I can’t really leave teaching on better terms than these.

I never coached tennis. I never sponsored a club. I didn’t attend the plays or games or concerts I always felt I should have. I regret that. I never watched a freshman class graduate, never saw them from the start of high school to the finish. I regret that most of all.

But I have made amends with classroom management, time management, and compensation, the challenges which, at various points over five years, had me talking to admissions officers at schools of engineering and medicine. After five years, I am unequivocally a “happy” teacher.

I regard this professional transformation (from miserable to happy, incompetent to competent) with complete stupefication. The arc of a new teacher’s development is short and bends in any number of directions. My own was filled from beginning to end with lucky coincidences, chance mentors who appeared and disappeared at the exact moment I most needed them, hobbies from my childhood which came back around to pay off huge dividends in my classroom. I can’t explain any of it. I know I could do it all over again and arrive a completely different teacher.

I need to get a fix on some larger issues of teacher development and I can’t do that from the ground level here, from the classroom, with blog posts scattered around and squeaked out in the fifteen-minute interval after lesson planning ends and before my wife gets off shift. I am enrolled in in the Ph.D. program at the University of California, Santa Cruz, for the fall, to what end I don’t yet know. But I’m ready to spend half a decade or more pursuing the answer to a single, confounding question.

About 
I'm Dan and this is my blog. I'm a former high school math teacher and current head of teaching at Desmos. He / him. More here.

33 Comments

  1. There seems to be a sentence missing at the end of this post!

    Fair winds and following seas. I hope you’ll keep sharing your insights.

  2. Wow, best of luck to you in all of that, Dan.
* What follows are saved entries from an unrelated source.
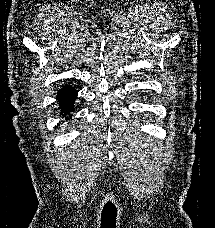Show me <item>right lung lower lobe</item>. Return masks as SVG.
<instances>
[{
    "label": "right lung lower lobe",
    "instance_id": "98d812e1",
    "mask_svg": "<svg viewBox=\"0 0 215 228\" xmlns=\"http://www.w3.org/2000/svg\"><path fill=\"white\" fill-rule=\"evenodd\" d=\"M76 96L77 91L67 84L59 90L57 100L61 109L60 115L64 116L66 120H68V117H66V115H70V113L75 110L74 101L76 99Z\"/></svg>",
    "mask_w": 215,
    "mask_h": 228
}]
</instances>
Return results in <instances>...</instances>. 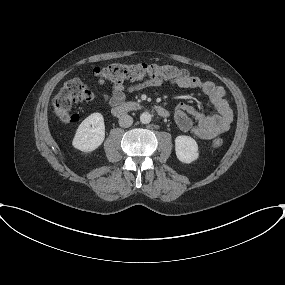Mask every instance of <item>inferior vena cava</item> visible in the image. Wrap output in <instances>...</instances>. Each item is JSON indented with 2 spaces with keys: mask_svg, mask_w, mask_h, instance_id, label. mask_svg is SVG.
<instances>
[{
  "mask_svg": "<svg viewBox=\"0 0 285 285\" xmlns=\"http://www.w3.org/2000/svg\"><path fill=\"white\" fill-rule=\"evenodd\" d=\"M132 124H133V118L128 114H124L119 118V125L123 128H128Z\"/></svg>",
  "mask_w": 285,
  "mask_h": 285,
  "instance_id": "602c4592",
  "label": "inferior vena cava"
}]
</instances>
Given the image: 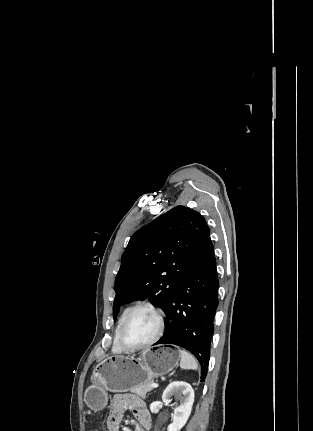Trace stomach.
Segmentation results:
<instances>
[{
    "mask_svg": "<svg viewBox=\"0 0 313 431\" xmlns=\"http://www.w3.org/2000/svg\"><path fill=\"white\" fill-rule=\"evenodd\" d=\"M180 351L154 346L134 356L113 355L103 359L92 374V385L84 394L87 406L95 412L105 408L107 392H125L151 383L154 378L167 374L178 365Z\"/></svg>",
    "mask_w": 313,
    "mask_h": 431,
    "instance_id": "1",
    "label": "stomach"
}]
</instances>
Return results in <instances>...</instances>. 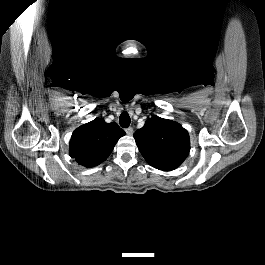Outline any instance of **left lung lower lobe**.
<instances>
[{"instance_id":"1","label":"left lung lower lobe","mask_w":265,"mask_h":265,"mask_svg":"<svg viewBox=\"0 0 265 265\" xmlns=\"http://www.w3.org/2000/svg\"><path fill=\"white\" fill-rule=\"evenodd\" d=\"M177 167H171V168H169V169H167L166 171H171V170H174V169H176Z\"/></svg>"}]
</instances>
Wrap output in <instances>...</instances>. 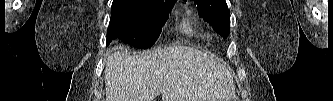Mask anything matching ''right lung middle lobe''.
<instances>
[{
	"label": "right lung middle lobe",
	"instance_id": "dd1d6c3e",
	"mask_svg": "<svg viewBox=\"0 0 333 101\" xmlns=\"http://www.w3.org/2000/svg\"><path fill=\"white\" fill-rule=\"evenodd\" d=\"M176 0H113L107 41L120 39L150 48L159 38Z\"/></svg>",
	"mask_w": 333,
	"mask_h": 101
}]
</instances>
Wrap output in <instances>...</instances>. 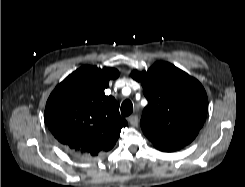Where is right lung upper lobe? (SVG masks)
I'll return each mask as SVG.
<instances>
[{
	"label": "right lung upper lobe",
	"mask_w": 245,
	"mask_h": 187,
	"mask_svg": "<svg viewBox=\"0 0 245 187\" xmlns=\"http://www.w3.org/2000/svg\"><path fill=\"white\" fill-rule=\"evenodd\" d=\"M114 68L83 66L65 78L49 96L45 118L54 137L67 149L88 158L110 151L127 121L112 96L104 94Z\"/></svg>",
	"instance_id": "obj_1"
}]
</instances>
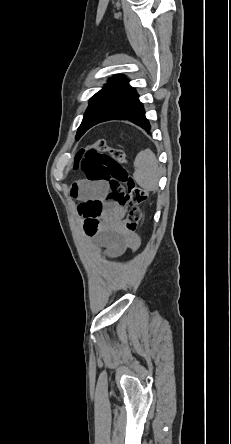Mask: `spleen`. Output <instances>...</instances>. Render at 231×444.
<instances>
[{"instance_id": "3e777b00", "label": "spleen", "mask_w": 231, "mask_h": 444, "mask_svg": "<svg viewBox=\"0 0 231 444\" xmlns=\"http://www.w3.org/2000/svg\"><path fill=\"white\" fill-rule=\"evenodd\" d=\"M133 178L148 191H156L160 178V168L155 154L150 149L140 151L134 161Z\"/></svg>"}]
</instances>
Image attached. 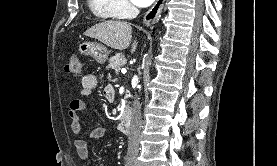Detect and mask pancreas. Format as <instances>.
I'll list each match as a JSON object with an SVG mask.
<instances>
[{
	"label": "pancreas",
	"instance_id": "cf45deb5",
	"mask_svg": "<svg viewBox=\"0 0 277 166\" xmlns=\"http://www.w3.org/2000/svg\"><path fill=\"white\" fill-rule=\"evenodd\" d=\"M126 64V59L124 55L122 54H116L115 56L111 57L109 59V64L107 68L115 70V73L118 74L121 67L125 66ZM128 106H125L124 112L126 113L128 111Z\"/></svg>",
	"mask_w": 277,
	"mask_h": 166
}]
</instances>
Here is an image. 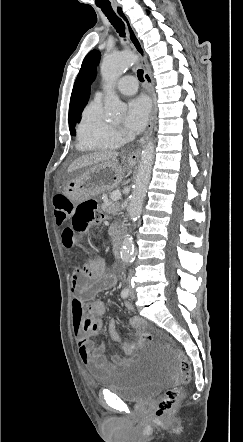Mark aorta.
I'll return each instance as SVG.
<instances>
[{
    "label": "aorta",
    "mask_w": 243,
    "mask_h": 442,
    "mask_svg": "<svg viewBox=\"0 0 243 442\" xmlns=\"http://www.w3.org/2000/svg\"><path fill=\"white\" fill-rule=\"evenodd\" d=\"M135 62L136 57L131 52L105 56L101 65L102 77L107 82H113L127 69L131 68ZM125 109V103H123L114 92H108L105 100L106 112L110 116H118L122 114ZM154 158L155 144L150 140L141 153L138 172L130 196L128 214L132 221L137 220L142 212L143 202L151 178ZM120 255L121 259L125 262H131L134 259V243L130 234L124 236L120 248Z\"/></svg>",
    "instance_id": "762f6f07"
}]
</instances>
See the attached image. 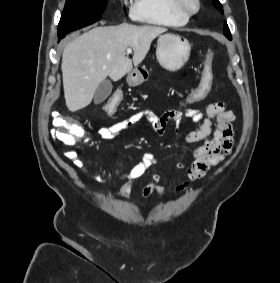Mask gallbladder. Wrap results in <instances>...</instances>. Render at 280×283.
I'll list each match as a JSON object with an SVG mask.
<instances>
[{"mask_svg": "<svg viewBox=\"0 0 280 283\" xmlns=\"http://www.w3.org/2000/svg\"><path fill=\"white\" fill-rule=\"evenodd\" d=\"M112 92V83L110 80H104L95 91L94 103H102Z\"/></svg>", "mask_w": 280, "mask_h": 283, "instance_id": "1", "label": "gallbladder"}]
</instances>
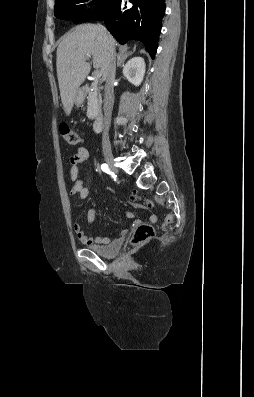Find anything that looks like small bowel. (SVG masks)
I'll return each instance as SVG.
<instances>
[{"label":"small bowel","instance_id":"c3829d8e","mask_svg":"<svg viewBox=\"0 0 254 397\" xmlns=\"http://www.w3.org/2000/svg\"><path fill=\"white\" fill-rule=\"evenodd\" d=\"M89 158V151L85 147H79L76 152L70 157V179L73 182V185L70 190L71 196H77L79 199L84 200L89 196V188L91 184V174L88 173L86 178L83 179L81 176V172L79 169V165L86 162ZM126 216L128 218H133V214L131 212H126ZM95 220V210L93 208L89 209L87 213V223L92 224ZM157 218L155 215L149 216V222H156ZM141 223L140 220L134 221V226H137ZM74 232L79 239V241L85 245L93 246V245H102L108 244L110 239L108 237H91L88 236L82 226L79 223H75L73 225ZM127 230H123L122 234H126Z\"/></svg>","mask_w":254,"mask_h":397}]
</instances>
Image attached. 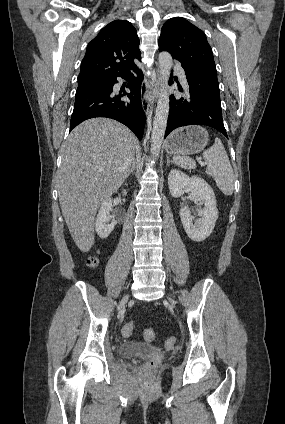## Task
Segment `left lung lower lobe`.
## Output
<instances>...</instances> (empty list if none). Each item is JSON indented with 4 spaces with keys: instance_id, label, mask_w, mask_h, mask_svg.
<instances>
[{
    "instance_id": "obj_1",
    "label": "left lung lower lobe",
    "mask_w": 285,
    "mask_h": 424,
    "mask_svg": "<svg viewBox=\"0 0 285 424\" xmlns=\"http://www.w3.org/2000/svg\"><path fill=\"white\" fill-rule=\"evenodd\" d=\"M185 73L189 84L188 96H170L165 137L178 127L198 124L213 127L228 138L222 119L217 71L212 68H197ZM169 83L172 84L173 81L170 79Z\"/></svg>"
}]
</instances>
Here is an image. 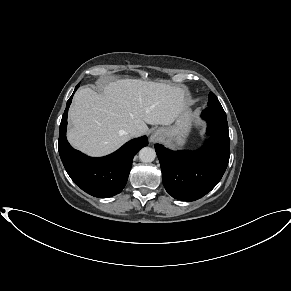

    If you don’t start your PhD program until fall, does that mean we might see a few photography posts on here this summer?

  3. Best of luck to you…you have earned it!

    Please keep the blog going! New teachers (like myself) have a lot to learn from you. I can say without hesitation that your insight, and the resulting conversations on this blog, have made me a much better teacher in this short year.

  4. It has been a pleasure to read your blog and I look forward to seeing where you take this. Best of luck on your new path.

  5. Michael Gallant

    June 12, 2009 - 8:37 am -

    Dan, best of luck with your Ph.D. program. If anyone has the insight and pedagogical awareness to earn a doctoral degree, it’s you. Just make sure that you remember those of us who have come to rely on your blog as a major component of our professional development. Your posts transform practices – please keep the ideas coming!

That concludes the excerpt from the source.